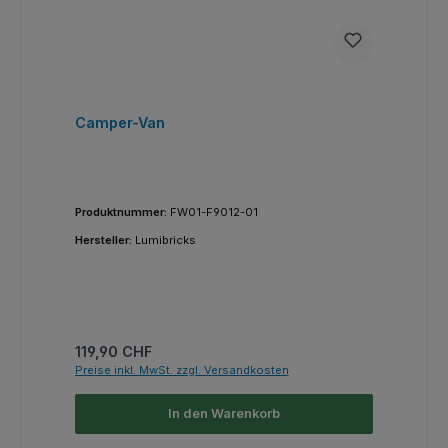
Camper-Van
Produktnummer:
FW01-F9012-01
Hersteller:
Lumibricks
Regulärer Preis:
119,90 CHF
Preise inkl. MwSt. zzgl. Versandkosten
In den Warenkorb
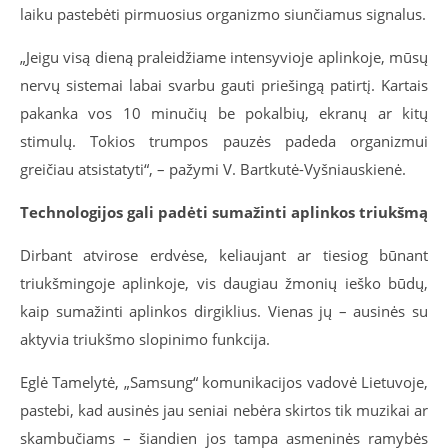
laiku pastebėti pirmuosius organizmo siunčiamus signalus.
„Jeigu visą dieną praleidžiame intensyvioje aplinkoje, mūsų
nervų sistemai labai svarbu gauti priešingą patirtį. Kartais
pakanka vos 10 minučių be pokalbių, ekranų ar kitų
stimulų. Tokios trumpos pauzės padeda organizmui
greičiau atsistatyti“, – pažymi V. Bartkutė-Vyšniauskienė.
Technologijos gali padėti sumažinti aplinkos triukšmą
Dirbant atvirose erdvėse, keliaujant ar tiesiog būnant
triukšmingoje aplinkoje, vis daugiau žmonių ieško būdų,
kaip sumažinti aplinkos dirgiklius. Vienas jų – ausinės su
aktyvia triukšmo slopinimo funkcija.
Eglė Tamelytė, „Samsung“ komunikacijos vadovė Lietuvoje,
pastebi, kad ausinės jau seniai nebėra skirtos tik muzikai ar
skambučiams – šiandien jos tampa asmeninės ramybės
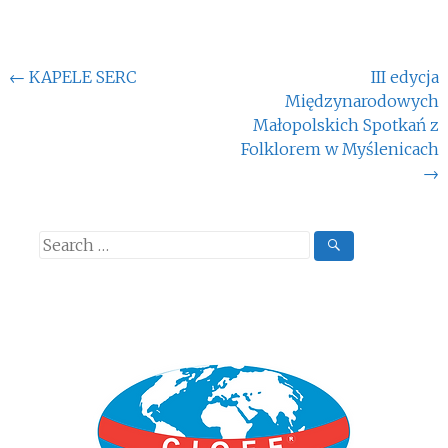
Post
←
KAPELE SERC
III edycja
Międzynarodowych
navigation
Małopolskich Spotkań z
Folklorem w Myślenicach
→
Search
for:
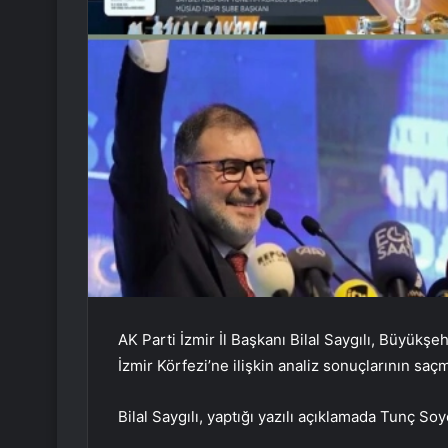
AK Parti İzmir İl Başkanı Bilal Saygılı, Büyükşe
İzmir Körfezi’ne ilişkin analiz sonuçlarının saçm
Bilal Saygılı, yaptığı yazılı açıklamada Tunç Soyer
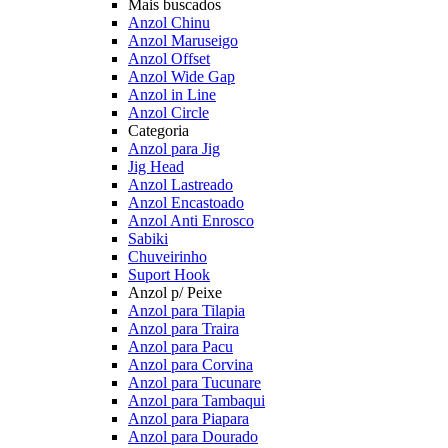
Mais buscados
Anzol Chinu
Anzol Maruseigo
Anzol Offset
Anzol Wide Gap
Anzol in Line
Anzol Circle
Categoria
Anzol para Jig
Jig Head
Anzol Lastreado
Anzol Encastoado
Anzol Anti Enrosco
Sabiki
Chuveirinho
Suport Hook
Anzol p/ Peixe
Anzol para Tilapia
Anzol para Traira
Anzol para Pacu
Anzol para Corvina
Anzol para Tucunare
Anzol para Tambaqui
Anzol para Piapara
Anzol para Dourado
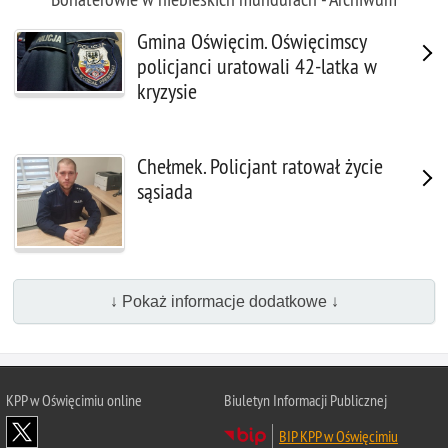
Gmina Oświęcim. Oświęcimscy
policjanci uratowali 42-latka w
kryzysie
Chełmek. Policjant ratował życie
sąsiada
↓ Pokaż informacje dodatkowe ↓
KPP w Oświęcimiu online
Biuletyn Informacji Publicznej
BIP KPP w Oświęcimiu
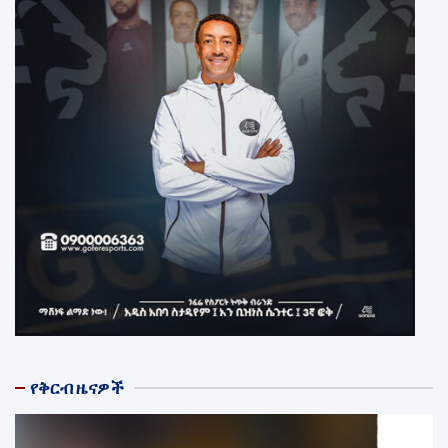
የቅርብ ዜናዎች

-- REQUEST --
Copy out every entry, putting "Hook" wherever "Anzol" appears and leaving everything else unchanged. Leave the pictures out.

-- ANSWER TO THIS TASK --
Camper-Van
Produktnummer:
FW01-F9012-01
Hersteller:
Lumibricks
Regulärer Preis:
119,90 CHF
Preise inkl. MwSt. zzgl. Versandkosten
In den Warenkorb
laiku pastebėti pirmuosius organizmo siunčiamus signalus.
„Jeigu visą dieną praleidžiame intensyvioje aplinkoje, mūsų
nervų sistemai labai svarbu gauti priešingą patirtį. Kartais
pakanka vos 10 minučių be pokalbių, ekranų ar kitų
stimulų. Tokios trumpos pauzės padeda organizmui
greičiau atsistatyti“, – pažymi V. Bartkutė-Vyšniauskienė.
Technologijos gali padėti sumažinti aplinkos triukšmą
Dirbant atvirose erdvėse, keliaujant ar tiesiog būnant
triukšmingoje aplinkoje, vis daugiau žmonių ieško būdų,
kaip sumažinti aplinkos dirgiklius. Vienas jų – ausinės su
aktyvia triukšmo slopinimo funkcija.
Eglė Tamelytė, „Samsung“ komunikacijos vadovė Lietuvoje,
pastebi, kad ausinės jau seniai nebėra skirtos tik muzikai ar
skambučiams – šiandien jos tampa asmeninės ramybės
Post
←
KAPELE SERC
III edycja
Międzynarodowych
navigation
Małopolskich Spotkań z
Folklorem w Myślenicach
→
Search
for:
AK Parti İzmir İl Başkanı Bilal Saygılı, Büyükşe
İzmir Körfezi’ne ilişkin analiz sonuçlarının saçm
Bilal Saygılı, yaptığı yazılı açıklamada Tunç Soyer
Mais buscados
Hook Chinu
Hook Maruseigo
Hook Offset
Hook Wide Gap
Hook in Line
Hook Circle
Categoria
Hook para Jig
Jig Head
Hook Lastreado
Hook Encastoado
Hook Anti Enrosco
Sabiki
Chuveirinho
Suport Hook
Hook p/ Peixe
Hook para Tilapia
Hook para Traira
Hook para Pacu
Hook para Corvina
Hook para Tucunare
Hook para Tambaqui
Hook para Piapara
Hook para Dourado
Gmina Oświęcim. Oświęcimscy
policjanci uratowali 42-latka w
kryzysie
Chełmek. Policjant ratował życie
sąsiada
↓ Pokaż informacje dodatkowe ↓
KPP w Oświęcimiu online
Biuletyn Informacji Publicznej
BIP KPP w Oświęcimiu
የቅርብ ዜናዎች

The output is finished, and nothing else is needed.